Trying To Ban Links to Software Is The DMCA Joke That Never Gets Old
I had a good laugh earlier this week when a Digital Millennium Copyright Act takedown notice sent by HBO to Google included not just requests to remove search results pointing to infringing “Game of Thrones” downloads, but also one linking to a downloadable copy of the VLC Media Player.
VLC, if you’re unfamiliar with those three letters, is a helpful, open-source video player that ignores the usual annoyances of commercial DVD releases: region codes that stop you from watching them in some places, skip-proof FBI warnings, unavoidable trailers. I’ve repeatedly recommended it on account of those virtues.
But unless HBO has been doing a lot more work in video software than I knew, VLC doesn’t infringe its copyrights–so, wow, isn’t that company stupid to target it?
By the letter of the law, no. The DMCA bans distributing tools that circumvent copyright holders’ “digital rights management” usage restrictions. And not even 13 years ago, two federal courts held it illegal not just to post an evolutionary ancestor of VLC’s DVD-playback code, but even to link to sites offering that software for download.

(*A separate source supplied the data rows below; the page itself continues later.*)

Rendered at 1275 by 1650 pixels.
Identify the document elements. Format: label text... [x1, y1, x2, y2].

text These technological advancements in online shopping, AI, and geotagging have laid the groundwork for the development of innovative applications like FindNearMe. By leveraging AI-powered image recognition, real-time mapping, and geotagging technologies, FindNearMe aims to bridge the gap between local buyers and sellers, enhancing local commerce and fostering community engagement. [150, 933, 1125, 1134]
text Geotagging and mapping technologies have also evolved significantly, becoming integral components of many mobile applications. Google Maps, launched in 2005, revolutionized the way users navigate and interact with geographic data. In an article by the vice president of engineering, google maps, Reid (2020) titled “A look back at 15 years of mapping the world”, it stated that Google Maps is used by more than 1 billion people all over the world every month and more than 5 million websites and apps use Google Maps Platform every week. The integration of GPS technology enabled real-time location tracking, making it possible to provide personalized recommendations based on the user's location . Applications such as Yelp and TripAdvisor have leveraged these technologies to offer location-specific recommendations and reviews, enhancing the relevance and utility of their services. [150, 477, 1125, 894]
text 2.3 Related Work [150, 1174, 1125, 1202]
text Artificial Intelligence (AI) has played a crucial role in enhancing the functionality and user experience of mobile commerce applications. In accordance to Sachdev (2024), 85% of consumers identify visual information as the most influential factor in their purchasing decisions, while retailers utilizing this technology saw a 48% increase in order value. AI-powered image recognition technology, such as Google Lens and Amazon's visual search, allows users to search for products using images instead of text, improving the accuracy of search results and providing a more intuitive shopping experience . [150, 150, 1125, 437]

The software in question was a Linux package called DeCSS that brought DVD playback to that operating system when commercial DVD licensees had ignored it. Movie studios focused on the fact that DeCSS had to break DVD encryption to do this job and sought to scrub it from the Web.
When a group of them took the publishers of the hacker quarterly 2600 to court for this offense, they won. In August of 2000, District Judge Lewis A. Kaplan prohibited 2600’s editors from “knowingly linking […] to any other web site containing DeCSS, or knowingly maintaining any such link, for the purpose of disseminating DeCSS.” A year later, a panel of circuit-court judges upheld the ruling.
That was a breathtakingly foolish decision–as I wrote at the time, the ruling didn’t stop 2600 from posting non-linked Web addresses, nor did it prevent posting the source code of DeCSS in a variety of forms.
Nobody should have been surprised to see the Internet route around this censorship–DeCSS never went offline, nor did the successor code libdvdcss that helps VLC do its job.
And it didn’t take too many years for the media to ignore the ruling and start linking to VLC and other unlicensed DVD-playback programs in stories, even though the same arguments that went against DeCSS could be aimed at VLC.
(VLC’s developers don’t say if the app violates the DMCA’s anti-circumvention clause; a legal-terms page citing the project’s French location simply says “VideoLAN is NOT a US-based organization and is therefore outside US jurisdiction.” A case against it would likely hinge on whether VLC is “primarily designed or produced” to play DVDs or “has only limited commercially significant purpose” besides that. I don’t think that would fly, but I’ve seen much more absurd claims advanced.)
I may have felt like I was going on a limb when I pointed readers to VLC and a DVD-ripping tool called DVD Decrypter in a 2003 piece for the Washington Post on the futility of the movie industry’s anti-ripping battle, but nobody squawked. By 2007, the New York Times was routinely linking to VLC–sometimes with a brief recap of the DeCSS case, sometimes with none–and even to apps that do nothing but rip DVDs, such as Handbrake.
But why should the NYT or my old shop have worried? By five years after the original 2600 verdict, you could find links to VLC at the government’s own sites. See, for instance, this July 2006 paper on digitally enhancing videos to make them more accessible to the visually impaired, published at the National Institutes of Health’s PubMed site.
And a few days before the 11th anniversary of Judge Kaplan’s ruling, even Congress’s own IT department had gotten over any possible hangups with pointing people to VLC–it explicitly recommended that members’ sites link to the program to ensure visitors could watch any video they shared.
No, HBO, I don’t think your attempt to ban a link to VLC, intentional or not, is going to work. But it may make your efforts to quash infringing “Game of Thrones” downloads look easy in comparison.